DaisyDisk is a paid disk space analyzer for macOS. It displays a sunburst diagram of files on a hard drive to help with the location or deletion of large files. It can display previews of files using Quick Look. It also allows the user to look at the file directly in Finder, in order to delete it or move it elsewhere.

==History==
DaisyDisk was started in late 2008 by interaction designer Taras Brizitsky and programmer Oleg Krupnov. They built the codebase from scratch to try to achieve higher speeds than similar programs. They decided to use a sunburst diagram as it is perceived better than other ways of visualizing data (such as treemaps).

== Features ==
DaisyDisk needs to scan the disk to create a map of its files and folders. Once the initial scan is completed, DaisyDisk doesn't keep displayed information up to date and reflects only changes to disk made through interaction with DaisyDisk. DaisyDisk can scan multiple disks in parallel.

With v4.5 of DaisyDisk, support for APFS was added.

=== Interface ===
DaisyDisk displays the contents as a color-coded sunburst diagram, resembling the petals of a daisy. The interface places the root of the hard drive at the center of this daisy, and displays a hierarchical structure of that hard drive's file system that radiates from that center. This daisy is color-coded to differentiate between folders, while files themselves are always displayed as gray. In the right sidebar of the interface, DaisyDisk also provides a legend for these color codes. When hovering over a file or folder, the right sidebar of the interface updates with contextual information such as the file or folder name and their absolute path. When clicking on a folder on the daisy, a new daisy is displayed with the chosen folder as its root. The interface shows a "breadcrumb trail" of the current folder right above the sunburst diagram.

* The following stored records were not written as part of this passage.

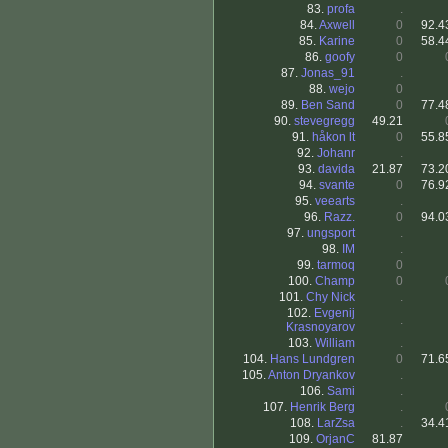
83.
profa
.
84.
Axwell
0
92.4
85.
Karine
0
58.4
86.
goofy
0
87.
Jonas_91
.
88.
wejo
0
89.
Ben Sand
0
77.4
90.
stevegregg
49.21
91.
håkon lt
0
55.8
92.
Johanr
.
93.
davida
21.87
73.2
94.
svante
0
76.9
95.
veearts
.
96.
Razz.
0
94.0
97.
ungsport
.
98.
IM
.
99.
tarmoq
0
100.
Champ
0
101.
Chy Nick
.
102.
Evgenij
.
Krasnoyarov
103.
William
.
104.
Hans Lundgren
0
71.6
105.
Anton Dryankov
.
106.
Sami
.
107.
Henrik Berg
.
108.
LarZsa
.
34.4
109.
OrjanC
81.87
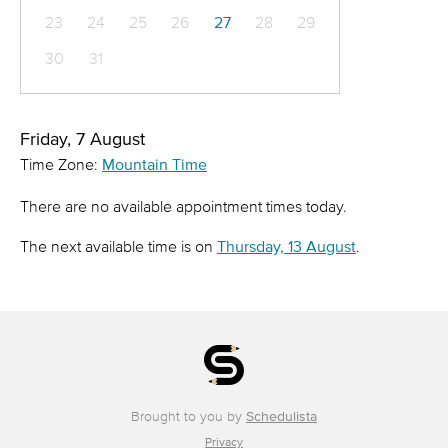
23
24
25
26
27
28
29
30
31
Friday, 7 August
Time Zone:
Mountain Time
There are no available appointment times today.
The next available time is on
Thursday, 13 August
.
Brought to you by
Schedulista
Privacy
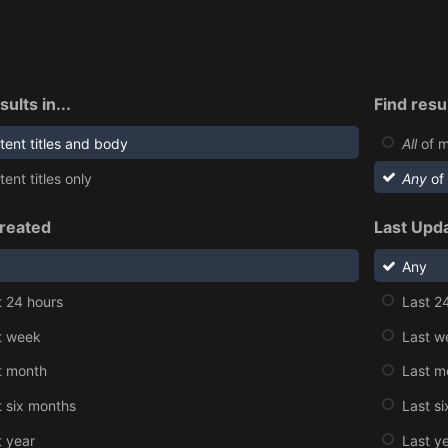
sults in...
Find resul
tent titles and body
All
of m
ent titles only
Any
of
reated
Last Upd
Any
t 24 hours
Last 2
t week
Last w
t month
Last m
t six months
Last s
t year
Last y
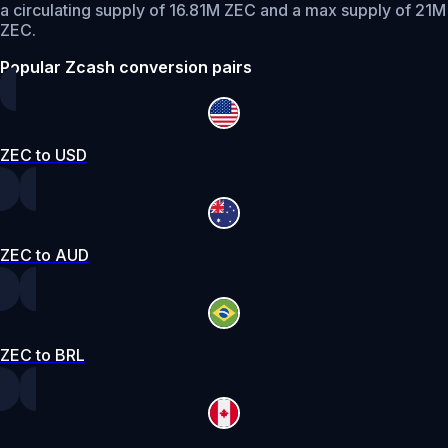
a circulating supply of 16.81M ZEC and a max supply of 21M
ZEC.
Popular Zcash conversion pairs
ZEC to USD
ZEC to AUD
ZEC to BRL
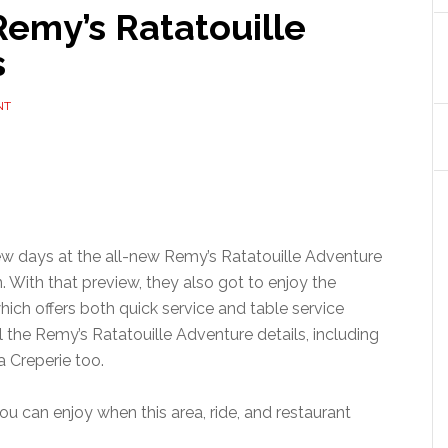
Remy’s Ratatouille
s
NT
w days at the all-new Remy’s Ratatouille Adventure
. With that preview, they also got to enjoy the
hich offers both quick service and table service
ll the Remy’s Ratatouille Adventure details, including
 Creperie too.
u can enjoy when this area, ride, and restaurant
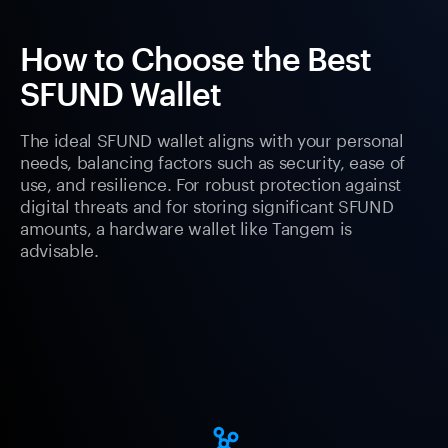
How to Choose the Best
SFUND Wallet
The ideal SFUND wallet aligns with your personal
needs, balancing factors such as security, ease of
use, and resilience. For robust protection against
digital threats and for storing significant SFUND
amounts, a hardware wallet like Tangem is
advisable.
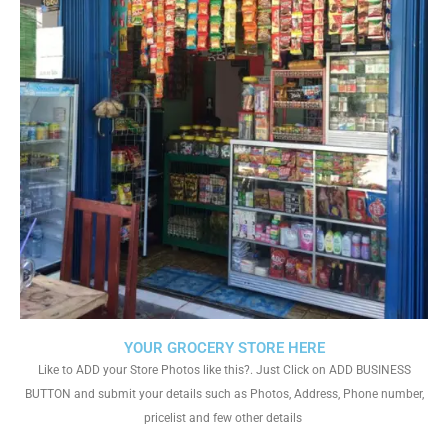
YOUR GROCERY STORE HERE
Like to ADD your Store Photos like this?. Just Click on ADD BUSINESS
BUTTON and submit your details such as Photos, Address, Phone number,
pricelist and few other details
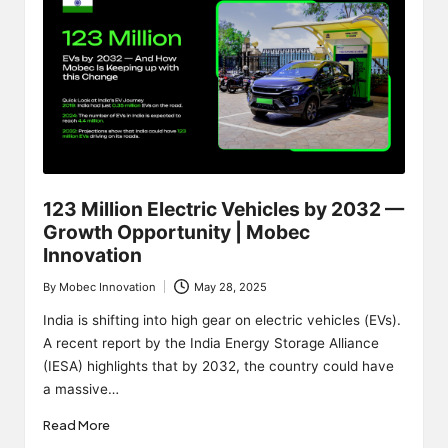
123 Million Electric Vehicles by 2032 —
Growth Opportunity | Mobec
Innovation
By
Mobec Innovation
May 28, 2025
Posted
by
India is shifting into high gear on electric vehicles (EVs).
A recent report by the India Energy Storage Alliance
(IESA) highlights that by 2032, the country could have
a massive…
Read More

DaisyDisk provides a Trash-like collector icon in the lower left of its interface where files and folders can be dragged and dropped for deletion.

As of DaisyDisk v3, a specialized version of the app exists for Mac users with Retina Displays.

=== Integration ===
One of the ways DaisyDisk integrates with the Mac features is through its support of the Quick Look function, which is included in Mac OS X v10.5 "Leopard" and later. Hovering over any file or folder in DaisyDisk's interface and pressing space bar utilizes Quick Look and displays additional information about that file or folder in regards to its location and contents.